Exercise directions. Return all the entries exactly. No pictures.

Data records.
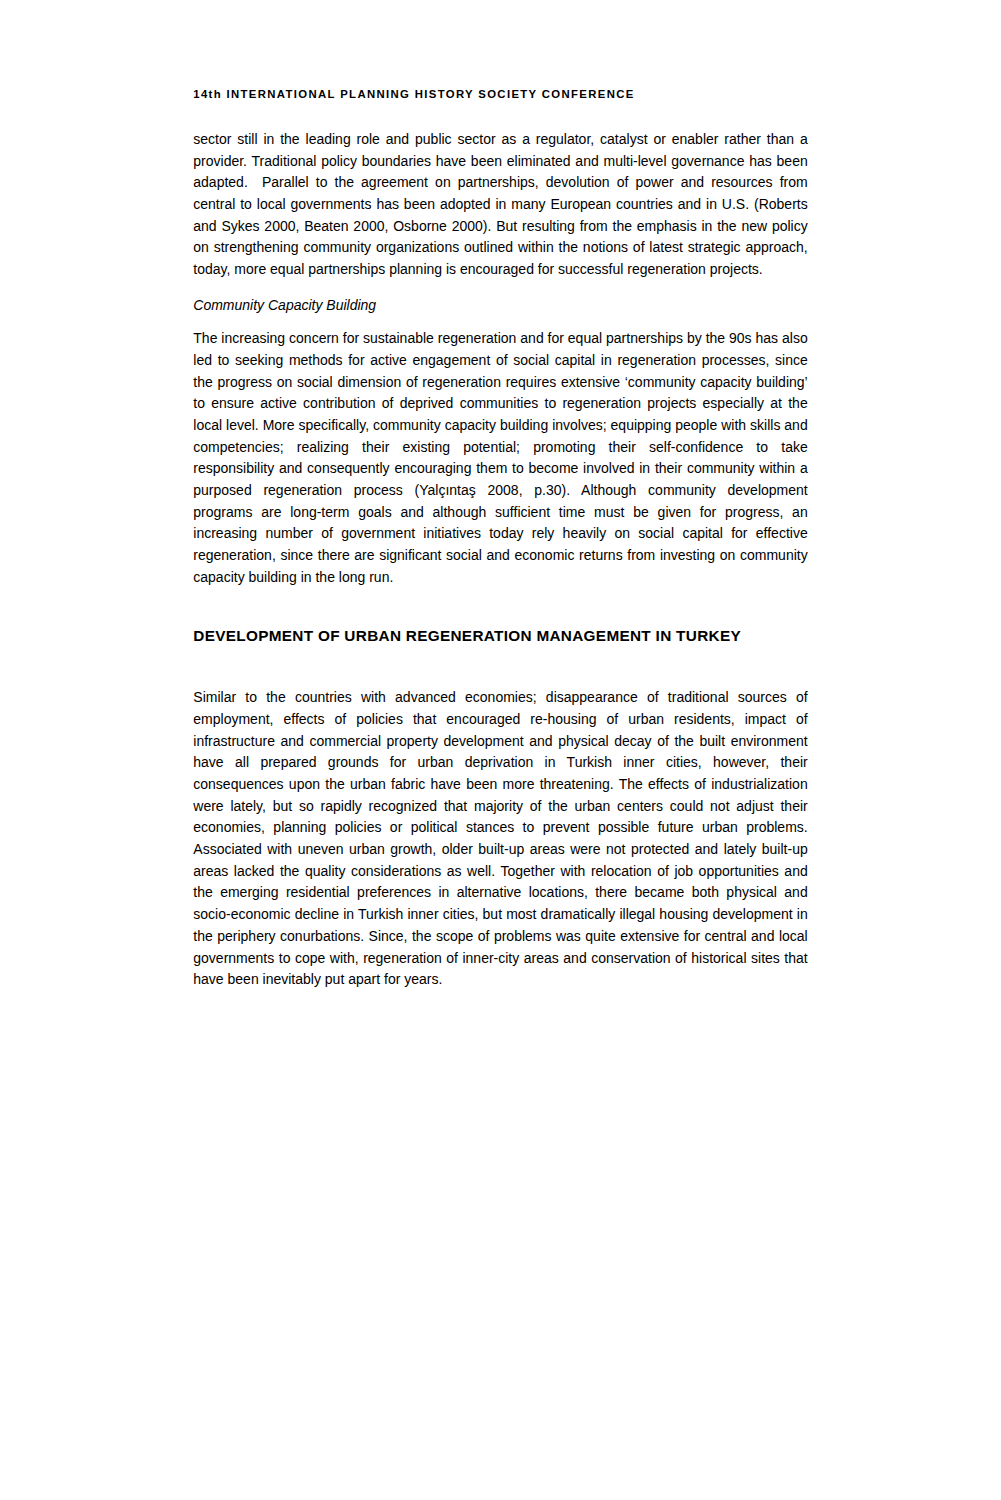14th INTERNATIONAL PLANNING HISTORY SOCIETY CONFERENCE
sector still in the leading role and public sector as a regulator, catalyst or enabler rather than a provider. Traditional policy boundaries have been eliminated and multi-level governance has been adapted. Parallel to the agreement on partnerships, devolution of power and resources from central to local governments has been adopted in many European countries and in U.S. (Roberts and Sykes 2000, Beaten 2000, Osborne 2000). But resulting from the emphasis in the new policy on strengthening community organizations outlined within the notions of latest strategic approach, today, more equal partnerships planning is encouraged for successful regeneration projects.
Community Capacity Building
The increasing concern for sustainable regeneration and for equal partnerships by the 90s has also led to seeking methods for active engagement of social capital in regeneration processes, since the progress on social dimension of regeneration requires extensive ‘community capacity building’ to ensure active contribution of deprived communities to regeneration projects especially at the local level. More specifically, community capacity building involves; equipping people with skills and competencies; realizing their existing potential; promoting their self-confidence to take responsibility and consequently encouraging them to become involved in their community within a purposed regeneration process (Yalçıntaş 2008, p.30). Although community development programs are long-term goals and although sufficient time must be given for progress, an increasing number of government initiatives today rely heavily on social capital for effective regeneration, since there are significant social and economic returns from investing on community capacity building in the long run.
DEVELOPMENT OF URBAN REGENERATION MANAGEMENT IN TURKEY
Similar to the countries with advanced economies; disappearance of traditional sources of employment, effects of policies that encouraged re-housing of urban residents, impact of infrastructure and commercial property development and physical decay of the built environment have all prepared grounds for urban deprivation in Turkish inner cities, however, their consequences upon the urban fabric have been more threatening. The effects of industrialization were lately, but so rapidly recognized that majority of the urban centers could not adjust their economies, planning policies or political stances to prevent possible future urban problems. Associated with uneven urban growth, older built-up areas were not protected and lately built-up areas lacked the quality considerations as well. Together with relocation of job opportunities and the emerging residential preferences in alternative locations, there became both physical and socio-economic decline in Turkish inner cities, but most dramatically illegal housing development in the periphery conurbations. Since, the scope of problems was quite extensive for central and local governments to cope with, regeneration of inner-city areas and conservation of historical sites that have been inevitably put apart for years.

Solution to this task.
14th INTERNATIONAL PLANNING HISTORY SOCIETY CONFERENCE
sector still in the leading role and public sector as a regulator, catalyst or enabler rather than a provider. Traditional policy boundaries have been eliminated and multi-level governance has been adapted. Parallel to the agreement on partnerships, devolution of power and resources from central to local governments has been adopted in many European countries and in U.S. (Roberts and Sykes 2000, Beaten 2000, Osborne 2000). But resulting from the emphasis in the new policy on strengthening community organizations outlined within the notions of latest strategic approach, today, more equal partnerships planning is encouraged for successful regeneration projects.
Community Capacity Building
The increasing concern for sustainable regeneration and for equal partnerships by the 90s has also led to seeking methods for active engagement of social capital in regeneration processes, since the progress on social dimension of regeneration requires extensive ‘community capacity building’ to ensure active contribution of deprived communities to regeneration projects especially at the local level. More specifically, community capacity building involves; equipping people with skills and competencies; realizing their existing potential; promoting their self-confidence to take responsibility and consequently encouraging them to become involved in their community within a purposed regeneration process (Yalçıntaş 2008, p.30). Although community development programs are long-term goals and although sufficient time must be given for progress, an increasing number of government initiatives today rely heavily on social capital for effective regeneration, since there are significant social and economic returns from investing on community capacity building in the long run.
DEVELOPMENT OF URBAN REGENERATION MANAGEMENT IN TURKEY
Similar to the countries with advanced economies; disappearance of traditional sources of employment, effects of policies that encouraged re-housing of urban residents, impact of infrastructure and commercial property development and physical decay of the built environment have all prepared grounds for urban deprivation in Turkish inner cities, however, their consequences upon the urban fabric have been more threatening. The effects of industrialization were lately, but so rapidly recognized that majority of the urban centers could not adjust their economies, planning policies or political stances to prevent possible future urban problems. Associated with uneven urban growth, older built-up areas were not protected and lately built-up areas lacked the quality considerations as well. Together with relocation of job opportunities and the emerging residential preferences in alternative locations, there became both physical and socio-economic decline in Turkish inner cities, but most dramatically illegal housing development in the periphery conurbations. Since, the scope of problems was quite extensive for central and local governments to cope with, regeneration of inner-city areas and conservation of historical sites that have been inevitably put apart for years.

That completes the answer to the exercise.